Vu les nouveautés qui seront introduites cette années, à l’exemple de la dotation progressive en tablettes électroniques de près de 1600 écoles primaires à travers le pays et de l’introduction de l’enseignement de la langue anglaise , les défis pour assurer un enseignement de qualité qui rompt avec les relâchements des années précédentes, seront encore plus complexes.

Si l’on ajoute à ces nouveautés, les écoles ravagées par les flammes et celles non encore prête en raison des chantiers inachevés pour recevoir les élèves, on peut se faire une idée sur les conditions dans lesquelles va se dérouler cette nouvelle rentrée sociale de l’an III de la pandémie du Covid-19. Les problèmes sociaux-professionnels des travailleurs du secteur sont un autre élément qu’il faut prendre en compte dans l’équation complexe de cette nouvelle année scolaire. L’effritement du pouvoir d’achat et les salaires des travailleurs algériens considérés parmi les plus faibles en Afrique et dans le monde arabe seront certainement de la partie.

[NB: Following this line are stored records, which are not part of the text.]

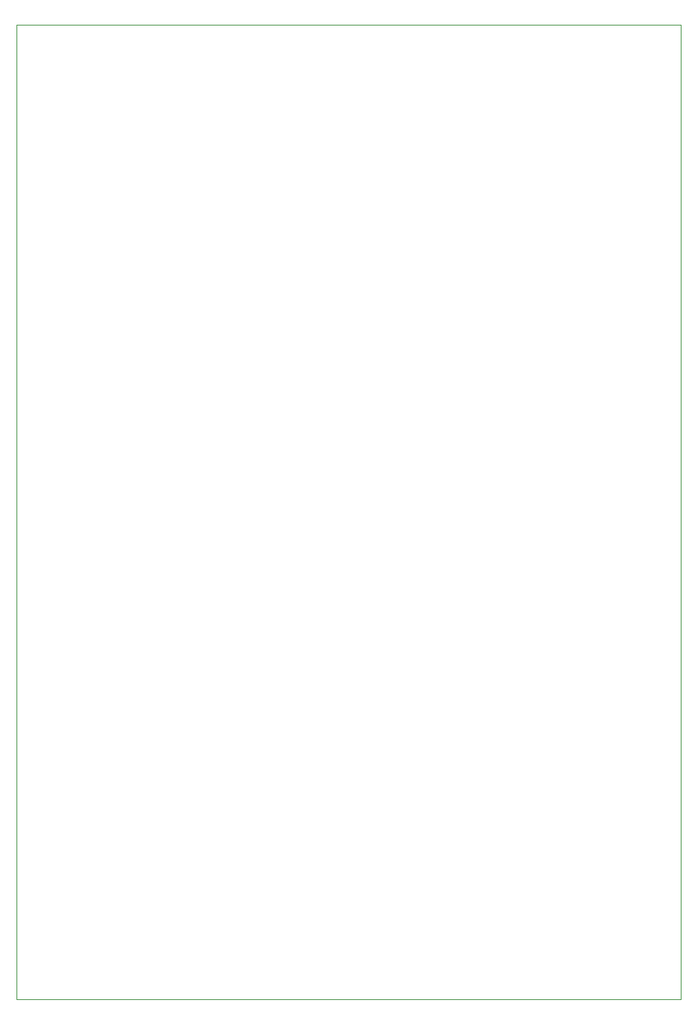
<source format=gbr>
%TF.GenerationSoftware,KiCad,Pcbnew,9.0.5*%
%TF.CreationDate,2025-10-05T20:14:22+01:00*%
%TF.ProjectId,Board,426f6172-642e-46b6-9963-61645f706362,v1*%
%TF.SameCoordinates,Original*%
%TF.FileFunction,Profile,NP*%
%FSLAX46Y46*%
G04 Gerber Fmt 4.6, Leading zero omitted, Abs format (unit mm)*
G04 Created by KiCad (PCBNEW 9.0.5) date 2025-10-05 20:14:22*
%MOMM*%
%LPD*%
G01*
G04 APERTURE LIST*
%TA.AperFunction,Profile*%
%ADD10C,0.050000*%
%TD*%
G04 APERTURE END LIST*
D10*
X97500000Y-34986511D02*
X172500000Y-34986511D01*
X172500000Y-144986511D01*
X97500000Y-144986511D01*
X97500000Y-34986511D01*
M02*

</source>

Des syndicats du secteur qui s’agitent depuis des mois pour imposer une révision du statut particulier en harmonie avec leurs principales revendications, affichent déjà leur colère face à la perte de leur pouvoir d’achat. La baisse continuelle de la valeur du dinar et la hausse vertigineuse des prix des produits ont réduit de moitie les salaires des fonctionnaires à telle enseigne que beaucoup n’arrivent plus actuellement à subvenir aux plus essentielles de leurs besoins. Une situation intenable qui risque de provoquer des remous au sein des établissements scolaires.

Le président Tebboune a bien fait de rappeler lors du dernier Conseil des ministres qu’il y aura une augmentation des salaires à partir de janvier 2023. Cela va immanquablement atténuer l’ardeur des nombreux syndicats qui veulent faire de cette rentrée sociale, un moment de grogne sociale.